Amy Ways Analyse betont, dass Dingos nicht nur Jagdbegleiter oder Überlebenswerkzeuge waren, obwohl sie sicherlich solchen Zwecken dienten. Stattdessen deuten die Bestattungsbeweise darauf hin, dass diese Tiere auf sinnvolle Weise in das soziale und spirituelle Gefüge der Barkindji-Gesellschaft integriert wurden. Möglicherweise waren sie für die Erzähltraditionen, zeremoniellen Praktiken und die umfassenderen kosmologischen Rahmenbedingungen, durch die die Barkindji ihre Welt und ihren Platz darin verstanden, von Bedeutung.
Die Entdeckung unterstreicht auch die Bedeutung gemeinschaftlicher Forschungspraktiken, die akademisches Fachwissen mit indigenem Wissen und kulturellem Verständnis zusammenbringen. Die Beteiligung von Elder Badger Bates erwies sich als absolut entscheidend für diese Entdeckung – es waren seine Vertrautheit mit der Landschaft und sein Erkennen der Knochen, die die Untersuchung auslösten. Dieses Partnerschaftsmodell stellt Best Practices in der zeitgenössischen Archäologie dar und zeigt die Notwendigkeit, indigene Stimmen in die Interpretation der Geschichte der Aborigines einzubeziehen.
Darüber hinaus spiegelt die Arbeit des National Parks and Wildlife Service beim Schutz und der Untersuchung von Stätten wie dieser die wachsende Anerkennung der Bedeutung der Erhaltung des archäologischen Erbes Australiens wider. Der Kinchega-Nationalpark, in dem das Dingo-Grab entdeckt wurde, enthält zahlreiche Stätten von kultureller Bedeutung für das Volk der Barkindji. Kontinuierliche Bemühungen, diese Stätten zu dokumentieren und zu untersuchen, tragen dazu bei, dass die Geschichte und Errungenschaften der Aborigines ordnungsgemäß anerkannt und für zukünftige Generationen bewahrt werden.

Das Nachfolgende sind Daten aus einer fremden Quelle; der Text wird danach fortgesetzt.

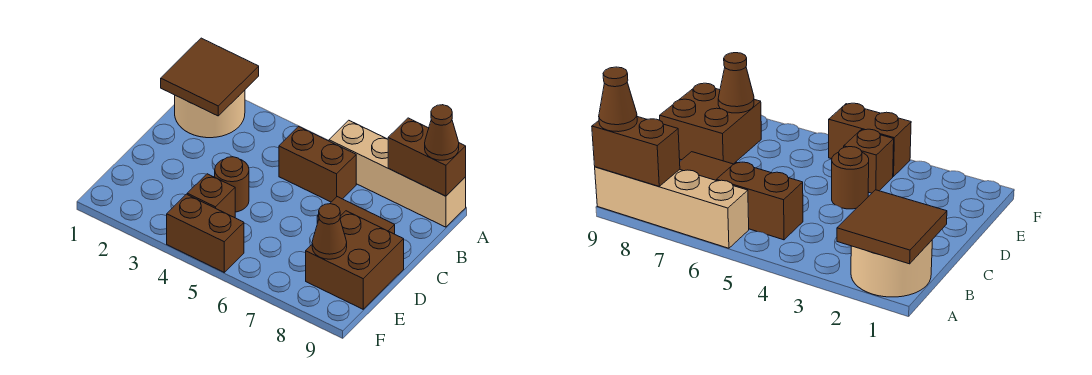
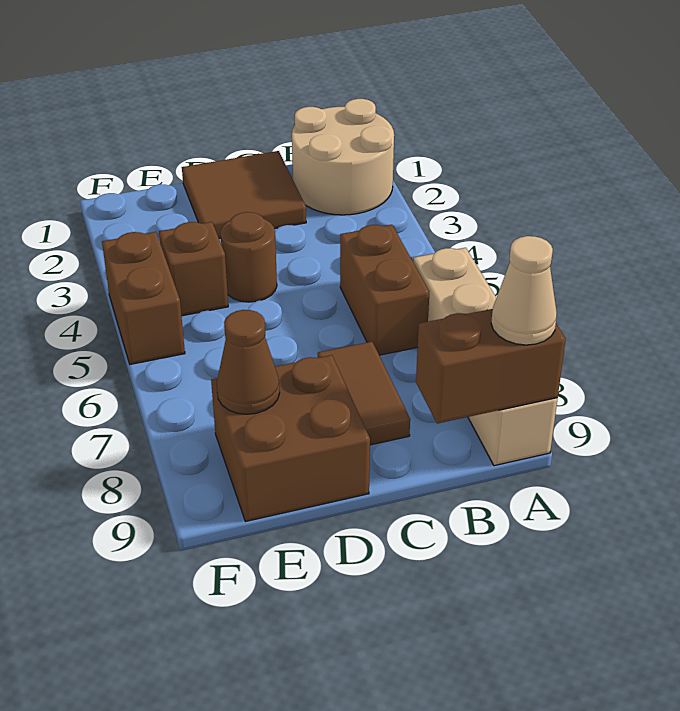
brown 2x2 tile [161,38,259,116] -> brown 2x2 tile moved to [182,151,306,239]
brown 1x2 brick [388,118,466,196] -> brown 1x2 brick turned to [416,309,566,424]
brown 1x1 cone [425,105,459,160] -> tan 1x1 cone [491,236,557,345]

Das tausend Jahre alte Dingo-Begräbnis ist ein Beweis für die tiefe Verbindung, die zwischen den alten Australiern und den Tieren bestand, mit denen sie ihr Land teilten. Diese archäologischen Beweise bereichern unser Verständnis der Kulturen der Aborigines und ihrer anspruchsvollen Herangehensweisen an Leben, Tod und den Umgang mit menschlichen und nichtmenschlichen Wesen grundlegend. Während Forscher diese bemerkenswerte Grabstätte weiter untersuchen, fügen sie entscheidende Teile zum umfassenderen Puzzle der Geschichte und kulturellen Praxis der Aborigines hinzu.